### Required action 1
Reproduce a passage from the goat silage thread word for word, beginning at the words "a coworker asked" and stopping after the words "thanks in advance.".
### Required action 2
In the goat silage thread, where did marvella's coworker work as a farm hand?
### Required action 3
List each distinct username that posts in the goat silage thread.

# silage for goats?



## marvella (Oct 12, 2003)

a coworker asked me to post this. he wanted to know if you could save grass clippings all summer, say in plastic trash bags or something, until it turns into silage, and therefore has a higher nutrient content. i had no idea, had never noticed it being addressed on here. makes sense to me. does anyone know? thanks in advance.


----------



## Stacy Adams (Jan 23, 2003)

I've read that silage is great, and goats will eat it.. as long as it hasn't molded


----------



## LuckyGRanch (Jun 30, 2002)

Silage and goats is a very scary combination unless you are very well versed in silage and how it's made, know when it's going bad, etc. Goats are very susceptible to Listerosis and I think it's silage that has a higher incidence of it. 

As far as grass clippings in bags...... :no: :no: :no: !!! And this is coming from someone who has upwards of 100 goats and I'm always looking for cheaper ways to feed my goats and will try just about anything.


----------



## marvella (Oct 12, 2003)

OK, i got a no, and an i don't see why not. anybody else?

thanks so far!!!! coworker is pretty knowledgable about farm life. worked as farm hand on organic farm in CT for several years.


----------



## Julia (Jan 29, 2003)

The problem here is that goats are as susceptible to moldy feed as horses, unlike cattle which are fairly tolerant. And silage tends to go moldy rather quickly once it hits the air, so it would take a skillful manager to handle the feeding to goats, so that unspoiled silage was always being fed.

### Record excerpts
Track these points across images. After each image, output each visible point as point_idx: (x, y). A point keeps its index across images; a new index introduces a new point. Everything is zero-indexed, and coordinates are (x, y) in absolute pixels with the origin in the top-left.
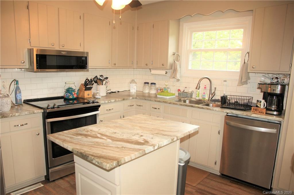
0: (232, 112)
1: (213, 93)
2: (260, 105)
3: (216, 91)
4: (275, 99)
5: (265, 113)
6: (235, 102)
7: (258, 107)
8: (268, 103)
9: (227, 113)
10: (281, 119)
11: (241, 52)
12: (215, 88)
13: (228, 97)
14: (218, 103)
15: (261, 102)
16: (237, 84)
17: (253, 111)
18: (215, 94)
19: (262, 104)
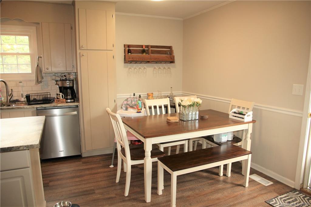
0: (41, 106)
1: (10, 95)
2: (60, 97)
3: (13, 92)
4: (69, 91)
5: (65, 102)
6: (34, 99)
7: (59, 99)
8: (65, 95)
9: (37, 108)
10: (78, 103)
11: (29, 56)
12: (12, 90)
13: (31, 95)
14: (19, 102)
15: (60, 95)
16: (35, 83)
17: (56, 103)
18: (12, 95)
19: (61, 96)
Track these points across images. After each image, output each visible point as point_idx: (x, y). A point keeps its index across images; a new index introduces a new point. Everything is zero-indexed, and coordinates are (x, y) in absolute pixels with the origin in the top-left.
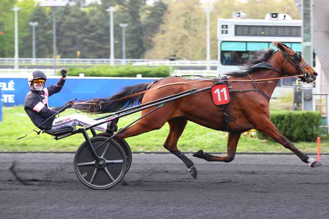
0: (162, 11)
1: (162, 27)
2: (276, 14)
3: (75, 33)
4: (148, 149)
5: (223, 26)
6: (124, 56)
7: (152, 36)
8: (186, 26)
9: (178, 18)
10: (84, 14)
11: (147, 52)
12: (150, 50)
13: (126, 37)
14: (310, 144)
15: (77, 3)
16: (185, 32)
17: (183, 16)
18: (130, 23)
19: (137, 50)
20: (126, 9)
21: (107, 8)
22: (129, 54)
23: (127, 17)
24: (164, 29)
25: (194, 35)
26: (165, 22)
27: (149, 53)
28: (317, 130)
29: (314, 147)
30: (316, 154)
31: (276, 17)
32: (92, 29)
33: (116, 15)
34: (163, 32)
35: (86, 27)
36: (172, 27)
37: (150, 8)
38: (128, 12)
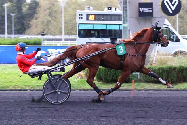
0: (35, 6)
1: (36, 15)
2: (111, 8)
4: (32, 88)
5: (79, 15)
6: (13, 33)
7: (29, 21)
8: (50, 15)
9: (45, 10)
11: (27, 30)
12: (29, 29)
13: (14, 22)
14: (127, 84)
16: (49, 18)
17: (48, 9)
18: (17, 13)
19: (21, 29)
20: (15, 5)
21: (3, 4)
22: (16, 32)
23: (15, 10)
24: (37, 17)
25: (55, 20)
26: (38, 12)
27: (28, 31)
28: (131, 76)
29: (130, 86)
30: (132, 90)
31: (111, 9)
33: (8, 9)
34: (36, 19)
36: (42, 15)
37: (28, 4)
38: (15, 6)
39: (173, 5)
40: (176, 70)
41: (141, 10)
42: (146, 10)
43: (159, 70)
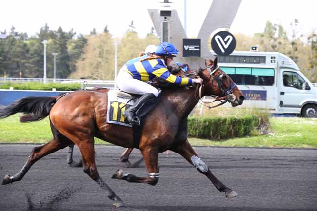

---

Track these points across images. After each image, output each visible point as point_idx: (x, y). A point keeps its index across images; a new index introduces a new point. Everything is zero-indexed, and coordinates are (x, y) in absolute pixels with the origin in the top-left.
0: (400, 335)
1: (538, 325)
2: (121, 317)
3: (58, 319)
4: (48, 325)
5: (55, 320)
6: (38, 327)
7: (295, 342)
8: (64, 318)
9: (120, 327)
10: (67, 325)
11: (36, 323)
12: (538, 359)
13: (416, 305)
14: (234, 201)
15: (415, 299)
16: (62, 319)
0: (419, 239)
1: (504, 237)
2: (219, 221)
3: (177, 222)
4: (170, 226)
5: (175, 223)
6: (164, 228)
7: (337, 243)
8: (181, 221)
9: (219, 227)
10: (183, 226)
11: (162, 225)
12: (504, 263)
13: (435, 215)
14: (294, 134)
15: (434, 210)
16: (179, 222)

### Exercise answer 1
a coworker asked me to post this. he wanted to know if you could save grass clippings all summer, say in plastic trash bags or something, until it turns into silage, and therefore has a higher nutrient content. i had no idea, had never noticed it being addressed on here. makes sense to me. does anyone know? thanks in advance.

### Exercise answer 2
On an organic farm in CT, for several years.

### Exercise answer 3
marvella, Stacy Adams, LuckyGRanch, Julia